For-hire transportation is a hotly competitive industry. In Broward, 845 cabs, 367 town cars, and about 250 vans and limousines fight over a finite amount of business. And that doesn't even include illegal, unlicensed operators. In a weak economy, rivalries can be cutthroat. "It's very competitive," explains Kaplan of Consumer Affairs, "and everybody thinks somebody else has an advantage."

There's no doubt about it. The edge clearly goes to those who have influence in the tourism establishment -- which, judging by the comments of some industry big shots, doesn't include the cabbies.

Linda Gill, a county Tourism Development Council member whose family owns the Sheraton Yankee Clipper and Sheraton Yankee Trader, doesn't believe her hotels or others are doing anything wrong. "I don't feel it's illegal," she says, sidestepping the point of the cabbies' complaint. "If a guest comes and asks for a limo, we will bring one." Yeah, the cabbies say, but what about a guest who's just looking for a quick inexpensive way -- any way -- to get to the airport?

Christopher Pollock, president of the Greater Fort Lauderdale Lodging and Hospitality Association, is of much the same opinion as Gill. "The whole cab situation in Broward is less than desirable," he says. "There's been a lot of controversy and unreliability. I think some people have looked for alternatives. There's nothing illegal about what they're doing. If a customer wants to pay more money to ride in a luxury town car with a friendly chauffeur, he has a right to do so." Sure, Cunningham says, provided the customer knows ahead of time that he's going to pay as much as $4 more to get out of town.

Pollock even suggests that the cabbies get what they deserve.
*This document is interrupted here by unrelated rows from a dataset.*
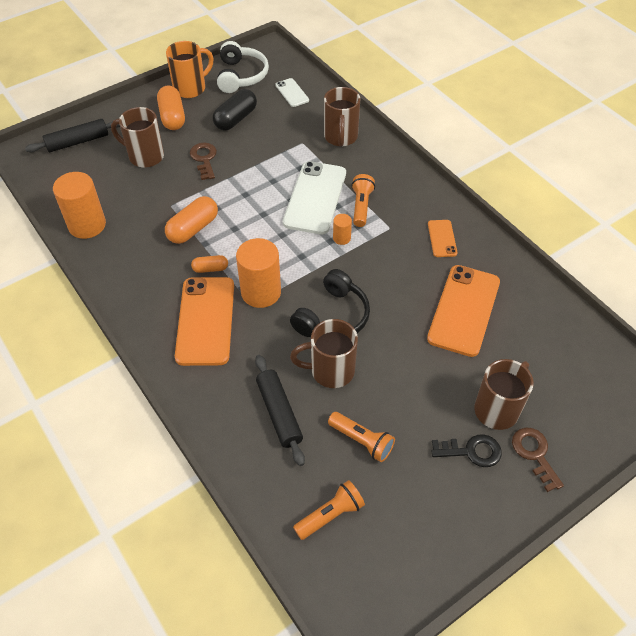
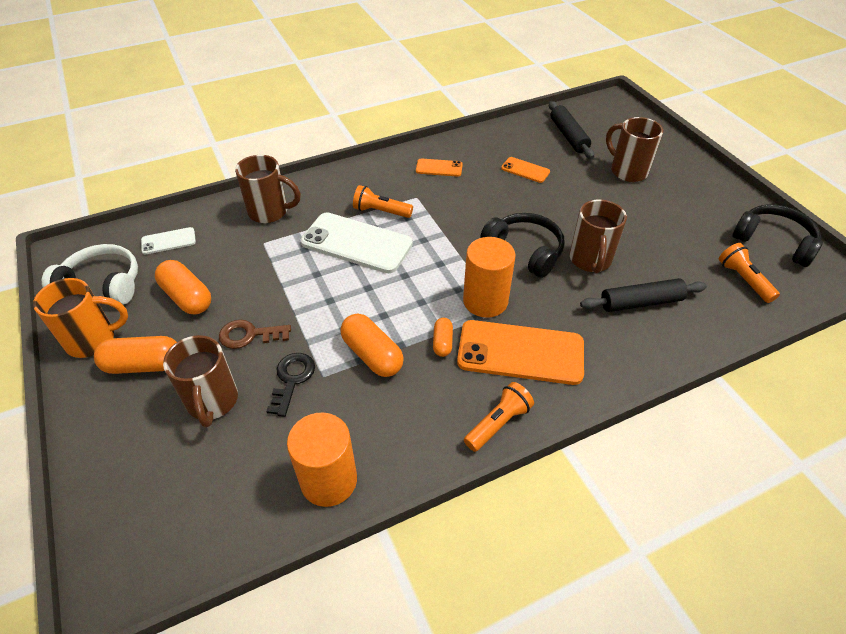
camera: 80 degrees left, 5 degrees down
(78, 142) = (133, 495): black rolling pin -> black rolling pin (568, 136)
(145, 156) = (212, 402): brown mug -> brown mug turned 45 degrees counterclockwise
(191, 88) = (93, 340): orange mug -> orange mug turned 105 degrees clockwise
(236, 119) = (187, 297): black capsule -> orange capsule
(341, 238) = (422, 231): orange cylinder -> none
(362, 441) = (666, 250): orange flashlight -> orange flashlight (498, 423)
(405, 561) = (774, 242): none -> black headphones
(464, 310) = (525, 170): orange phone -> orange phone, size x0.49
(471, 451) = (668, 191): black key -> black key (292, 379)
(534, 454) = (667, 161): brown key -> none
Some of them are rude, he says, and their attitudes leave much "room for improvement" (though judging by the limo drivers' aggressive cruising tactics, there's little evidence that any of them attended finishing school.)
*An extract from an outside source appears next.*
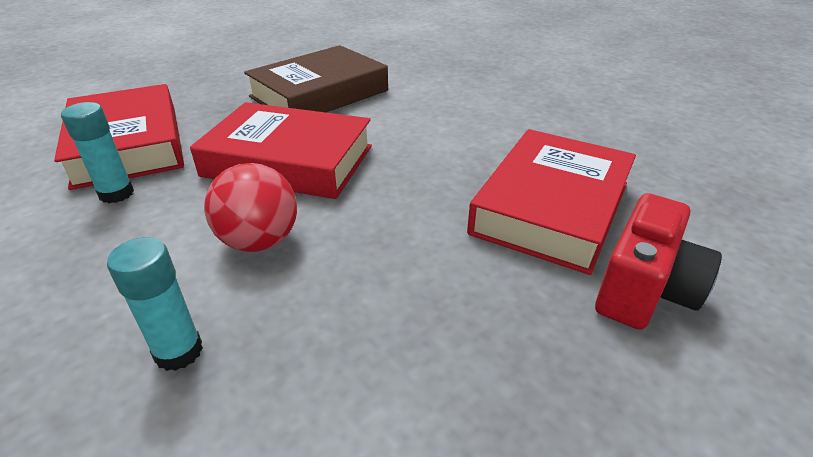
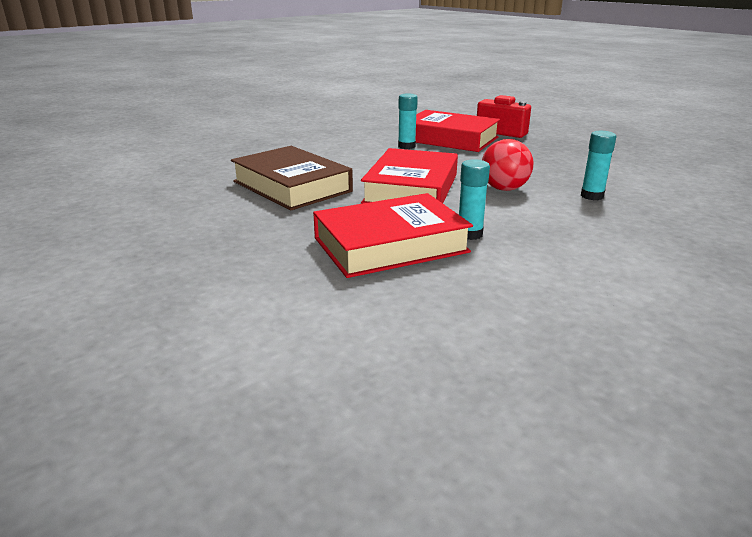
camera: 90 degrees left, 10 degrees down
(488, 162) = (406, 146): none -> turquoise glue stick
Cunningham steams as he sits in traffic on Fort Lauderdale Beach Boulevard, another cigarette between his fingers now. Nestled below the front armrest is a stack of papers: county ordinances, letters, petitions. He pulls a drag and drops ashes into the tray. "They do have an advantage," he says bitterly, explaining that concierges and car services have divided up the beach market, mob-style. "What gets me is to see people tip the concierge. I want to tell them, 'Don't. He'll be getting more of your money in just a few minutes. '"

He turns and waves his finger, as if it were a sword drawn by a man from La Mancha, at the beach hotels. "All we're trying to do," he says, "is get them to do what's right."